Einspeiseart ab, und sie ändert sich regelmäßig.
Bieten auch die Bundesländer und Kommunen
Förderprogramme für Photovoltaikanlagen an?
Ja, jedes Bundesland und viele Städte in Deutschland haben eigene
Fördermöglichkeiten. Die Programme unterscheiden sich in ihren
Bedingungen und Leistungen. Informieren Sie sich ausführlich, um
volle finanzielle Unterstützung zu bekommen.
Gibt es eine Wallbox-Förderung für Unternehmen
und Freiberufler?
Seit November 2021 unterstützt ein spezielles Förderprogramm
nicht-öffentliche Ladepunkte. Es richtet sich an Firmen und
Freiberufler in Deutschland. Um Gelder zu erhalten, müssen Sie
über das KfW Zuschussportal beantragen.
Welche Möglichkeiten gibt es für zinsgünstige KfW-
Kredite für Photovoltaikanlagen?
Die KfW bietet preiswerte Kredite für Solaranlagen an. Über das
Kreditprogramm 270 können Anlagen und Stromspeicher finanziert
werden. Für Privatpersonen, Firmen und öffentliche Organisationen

Exercise: Reproduce the data in full, exactly as presented.

Written response:
Einspeiseart ab, und sie ändert sich regelmäßig.
Bieten auch die Bundesländer und Kommunen
Förderprogramme für Photovoltaikanlagen an?
Ja, jedes Bundesland und viele Städte in Deutschland haben eigene
Fördermöglichkeiten. Die Programme unterscheiden sich in ihren
Bedingungen und Leistungen. Informieren Sie sich ausführlich, um
volle finanzielle Unterstützung zu bekommen.
Gibt es eine Wallbox-Förderung für Unternehmen
und Freiberufler?
Seit November 2021 unterstützt ein spezielles Förderprogramm
nicht-öffentliche Ladepunkte. Es richtet sich an Firmen und
Freiberufler in Deutschland. Um Gelder zu erhalten, müssen Sie
über das KfW Zuschussportal beantragen.
Welche Möglichkeiten gibt es für zinsgünstige KfW-
Kredite für Photovoltaikanlagen?
Die KfW bietet preiswerte Kredite für Solaranlagen an. Über das
Kreditprogramm 270 können Anlagen und Stromspeicher finanziert
werden. Für Privatpersonen, Firmen und öffentliche Organisationen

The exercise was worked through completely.